§ **Coordinate-based change listings**:
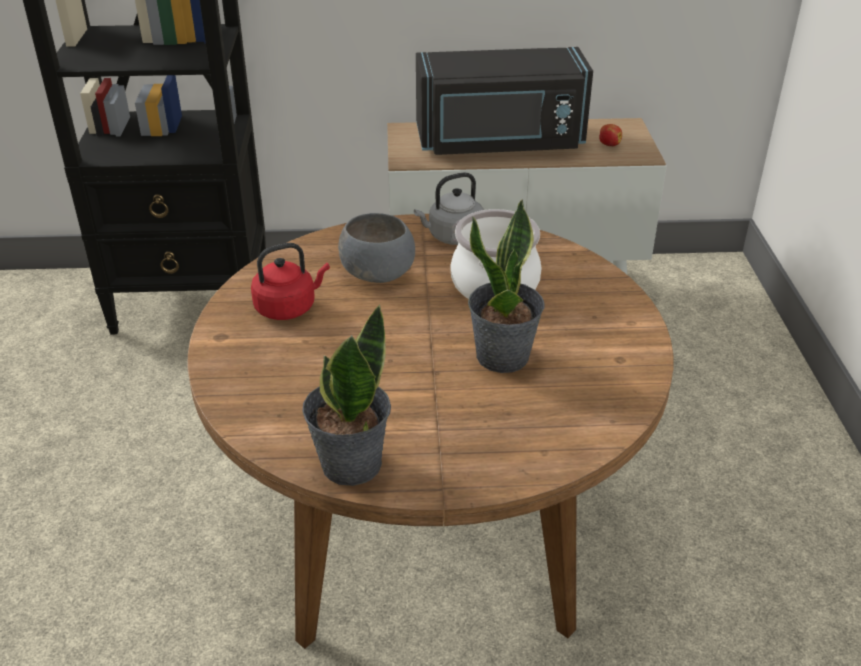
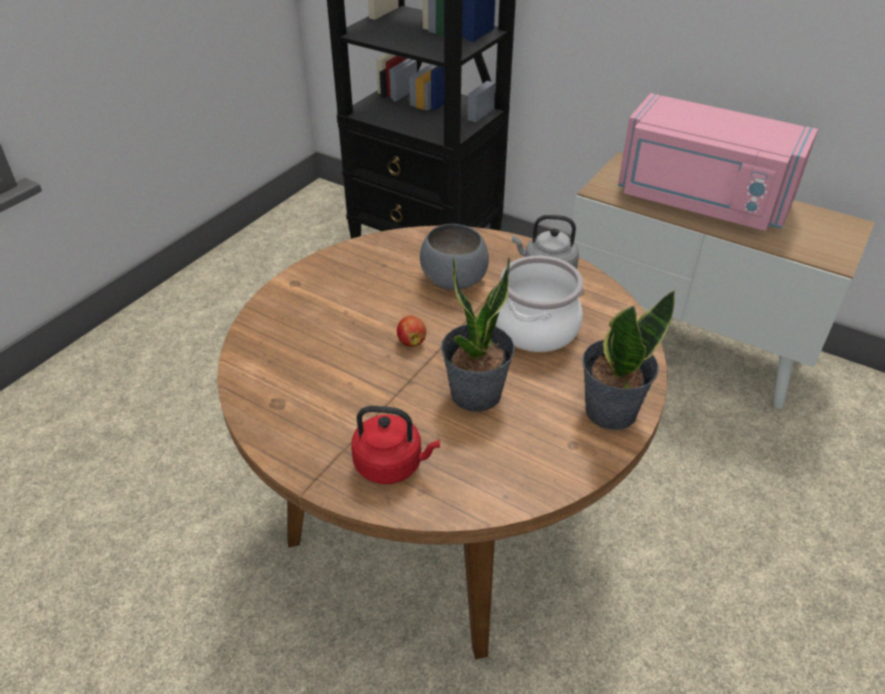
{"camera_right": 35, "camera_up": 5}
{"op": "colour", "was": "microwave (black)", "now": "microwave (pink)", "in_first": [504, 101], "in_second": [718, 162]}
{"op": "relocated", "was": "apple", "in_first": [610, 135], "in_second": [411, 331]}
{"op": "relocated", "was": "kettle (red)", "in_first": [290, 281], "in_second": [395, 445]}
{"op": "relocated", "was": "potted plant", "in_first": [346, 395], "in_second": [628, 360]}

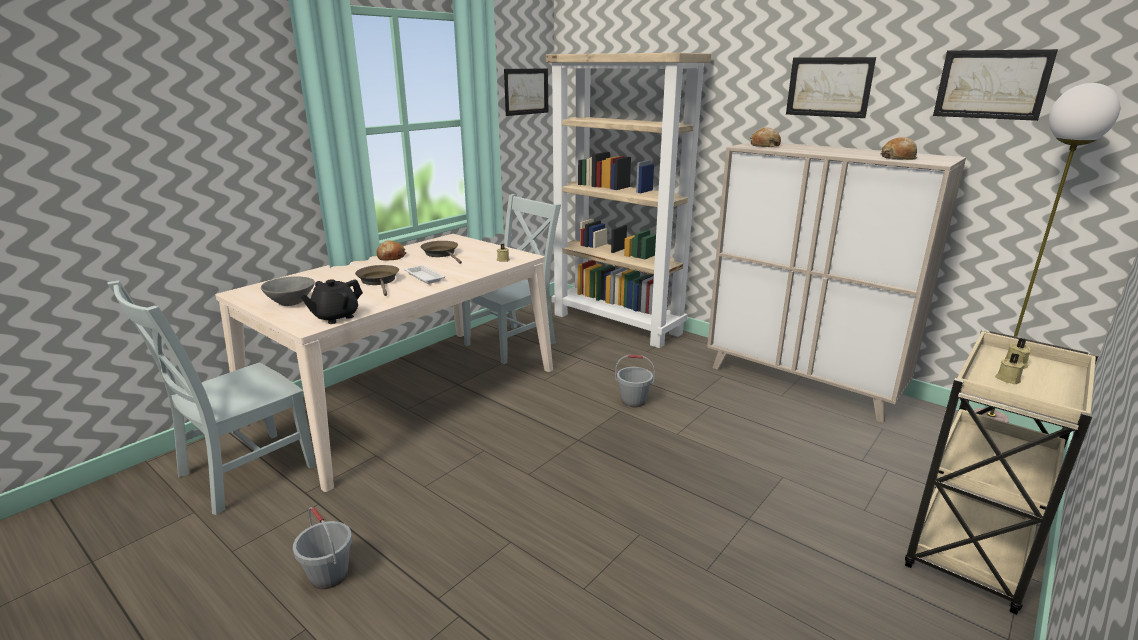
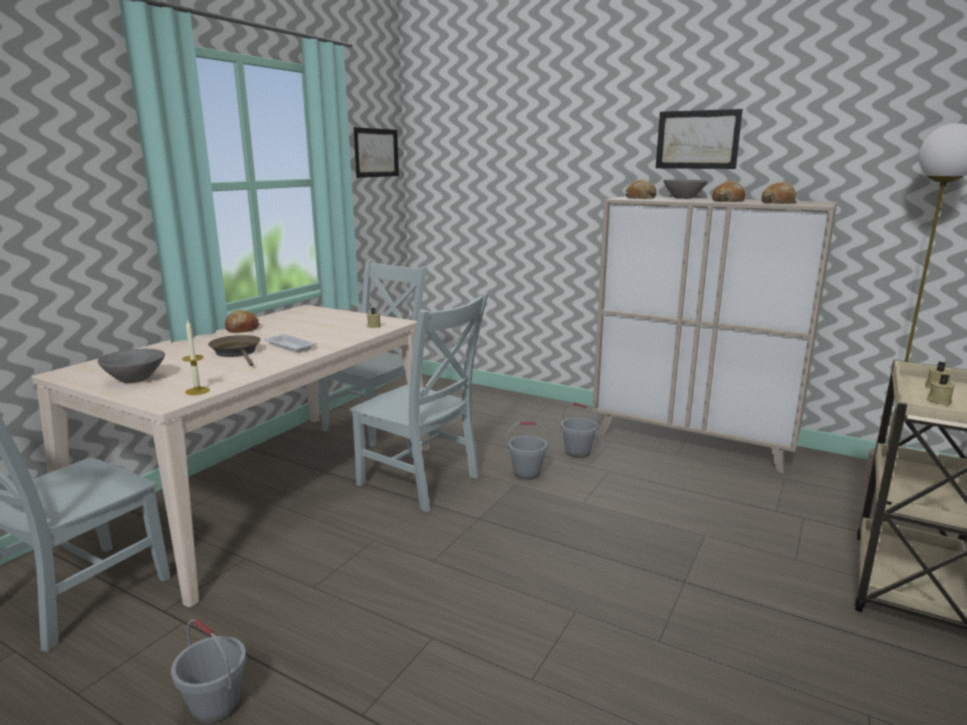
{"camera_right": -10, "camera_up": -5}
{"op": "missing", "was": "picture", "in_first": [995, 85]}
{"op": "missing", "was": "bookcase (beige)", "in_first": [628, 200]}
{"op": "missing", "was": "frying pan (brown)", "in_first": [441, 252]}
{"op": "exchanged", "was": "teapot (black)", "now": "candle", "in_first": [331, 301], "in_second": [196, 357]}
{"op": "appeared", "now": "bowl (grey)", "in_second": [685, 189]}
{"op": "appeared", "now": "bread", "in_second": [729, 191]}
{"op": "appeared", "now": "chair (grey)", "in_second": [419, 402]}
{"op": "appeared", "now": "bucket (grey)", "in_second": [579, 430]}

§ **TASK BRIEF**:
The records above are to be transcribed exactly, with every picture left out.

§ **SOLUTION TO THIS TASK**:
{"camera_right": 35, "camera_up": 5}
{"op": "colour", "was": "microwave (black)", "now": "microwave (pink)", "in_first": [504, 101], "in_second": [718, 162]}
{"op": "relocated", "was": "apple", "in_first": [610, 135], "in_second": [411, 331]}
{"op": "relocated", "was": "kettle (red)", "in_first": [290, 281], "in_second": [395, 445]}
{"op": "relocated", "was": "potted plant", "in_first": [346, 395], "in_second": [628, 360]}

{"camera_right": -10, "camera_up": -5}
{"op": "missing", "was": "picture", "in_first": [995, 85]}
{"op": "missing", "was": "bookcase (beige)", "in_first": [628, 200]}
{"op": "missing", "was": "frying pan (brown)", "in_first": [441, 252]}
{"op": "exchanged", "was": "teapot (black)", "now": "candle", "in_first": [331, 301], "in_second": [196, 357]}
{"op": "appeared", "now": "bowl (grey)", "in_second": [685, 189]}
{"op": "appeared", "now": "bread", "in_second": [729, 191]}
{"op": "appeared", "now": "chair (grey)", "in_second": [419, 402]}
{"op": "appeared", "now": "bucket (grey)", "in_second": [579, 430]}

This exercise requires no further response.